* **Extract provided**

______

Video exhibition with adjustable augmented reality system based on temporal psycho-visual modulation


Augmented reality (AR) has been widely applied in our lives. An AR tag is usually used and stacked on products for sake of being detected and recognized easily. With the recognized pattern, the AR system thereby can superimpose the corresponding virtual object on the AR tag. The AR tag, however, distort the perception of products. In this study, we proposed a mechanism that integrates the AR tag with digital screen by applying the temporal psycho-visual modulation (TPVM) technique. The new method utilizes the difference between the human-eye perception and the imaging of digital camera to produce an invisible AR tag on the digital screen. The AR tag can be detected by mobile devices but not yet by the human eyes. Based on the concepts of AR and TPVM, the new mechanism is practical in the related AR applications, such as the commercial, entertainment, and protection.

1 Introduction

Augmented reality (AR) [13] is a new technology, which puts virtual object on the real-world environment via the help of auxiliary devices, such as mobile phone and camera. In general, according to the computer imaging technology, it makes real environment and virtual objects exist on the same screen or simultaneously combines them in the same space.

To exhibit the virtual object in the real-world environment, an AR tag (also called marker) is usually adopted within the marker-based AR system. The AR tag is a predefined pattern that is linked with the virtual object in the AR system [48]. Figure 1 shows an instance of an AR tag [9]. While the camera captures and recognizes the AR pattern, the AR system can estimate the rotation degree and translation between the camera and the AR tag. The virtual object thereby can be located on the AR tag appropriately via display monitors.

Fig. 1
figure 1

An instance of augmented reality

In the marker-based AR applications, the AR tag usually sticks on the surface of products. The irregular AR pattern inevitably distorts the quality and the appearance of the products, such as the perceptions of the magazine, digital media, and digital signboard. Based on the observation, we aim to develop a new methodology that conveys the AR tag into the digital media with invisibility for preserving the integrity and appearance of the original media content. The human eyes are incapable of figuring out the AR tag from digital media directly. Moreover, the general user can reach the AR virtual object by simply scanning the invisible AR tag on the media via digital camera.

To achieve the invisible AR tag, we utilized the temporal psycho-visual modulation (TPVM) technique [10]. TPVM can be adopted in various refresh rates, such as 60, 120, and 240 Hz, via digital monitors or projectors. Especially, for the popular 3D media, the monitor/television is able to support up to 120-Hz refresh rate. However, in most cases, the human eyes are incapable of perceiving the optical signal that flashes frequency beyond 60 Hz [11]. Based on the observation, we aim to design an invisible AR tag approach with TPVM such that the human eyes can only observe the original media without the AR tag on the digital monitor or projector [12].

______

* **Supplied data**
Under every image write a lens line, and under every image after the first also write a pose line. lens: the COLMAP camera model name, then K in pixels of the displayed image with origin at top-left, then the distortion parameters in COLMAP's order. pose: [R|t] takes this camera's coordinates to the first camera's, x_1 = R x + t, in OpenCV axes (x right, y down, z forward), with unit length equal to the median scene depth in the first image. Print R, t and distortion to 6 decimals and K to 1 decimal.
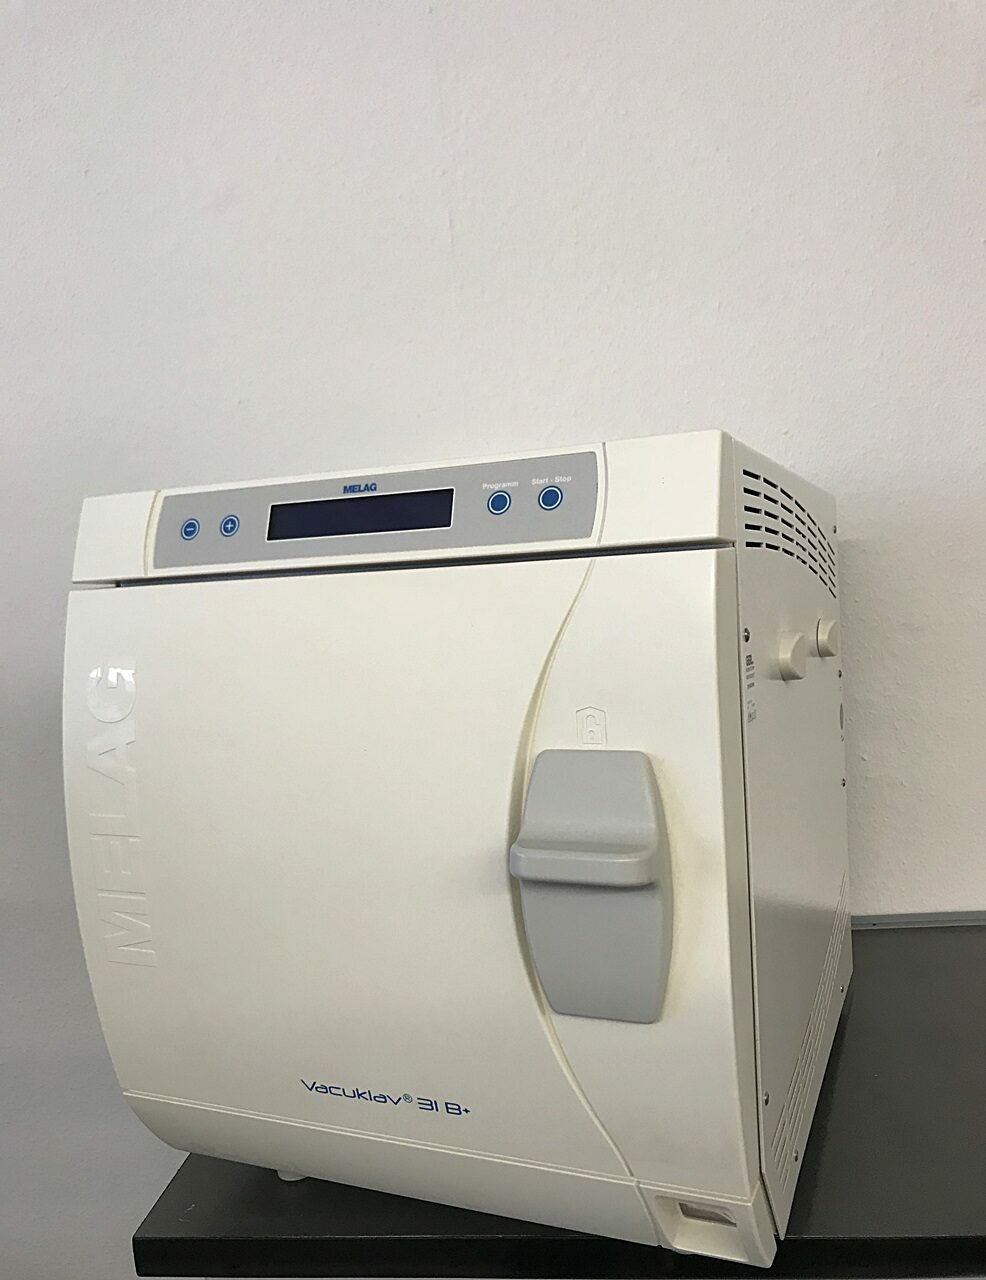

______

* **About this exercise**
Extend the passage above on hiding AR tags in video displays with temporal psycho-visual modulation, starting right after its final sentence.

* **Task response**
To exhibit the AR visual object, users can capture the video frames from the display monitor via digital camera or mobile phone. The camera normally can process and capture the display frames even the flicker frequency higher than 60 Hz. That is, a mobile camera can capture frames with an AR tag. However, human visual perception is incapable of distinguishing the embedded AR frames from the display monitor with higher than 60-Hz flicker frequency. The phenomenon is based on the differences between the human eyes and the digital camera image formation.

For the human visual system, it requires continuous light field to form a stable image. On the contrary, for digital imaging camera, it has two types of sensors: CCD (charge-coupled device) and CMOS (complementary metal oxide semiconductor) [13]. For the camera of CCD, the first process is to close the mechanical shutter; meanwhile, the sensor will clean out the electric charge immediately. After cleanup, the mechanical shutter will turn on and activate the electronic shutter, at the same time, digital-imaging camera accepts the light of the image during the exposure time. After exposure, the mechanical shutter is automatically shutdown. During the period of processing time, the mechanical shutter will turn on until the operator pushes the button for the next data collecting. Due to the fact that the camera needs time to clean electric charge and set parameters, time delay is hard to avoid. That is the reason why differences exist between the human eyes and the camera image production. According to the phenomenon, the display media is not the same between the human perception and the digital camera.

The rest of the paper is organized as follows: Section 2 introduces the TPVM and the motivation of the new scheme. Section 3 describes the procedures of the proposed AR system. The simulation and experiment results are demonstrated in Section 4. The conclusions are made in Section 5.

2 Preliminary and motivation

According to the technology of digital light processing (DLP), the DLP refresh rate may be higher than 120-Hz [14]. The monitor/projector can emit two frames per second. In general, the flicker frequency of the human eye is around 60-Hz. That is, the human eyes cannot detect the complete two frames in 1 s through the 120-Hz monitor/projector.

Given a display video, let I be the original frame and T be the AR tag. To exhibit the video with the invisible AR tag via 120-Hz monitor, we firstly assume that A and B be the same frame I per second. To achieve the effect of AR, we aim to increase the distance between A and B. The concept of the display scheme with temporal psycho-visual modulation (TPVM) is to satisfy the equations: A = I − T and B = I + T, such that the human eyes would form complement images by mixing the images, A + B = 2I.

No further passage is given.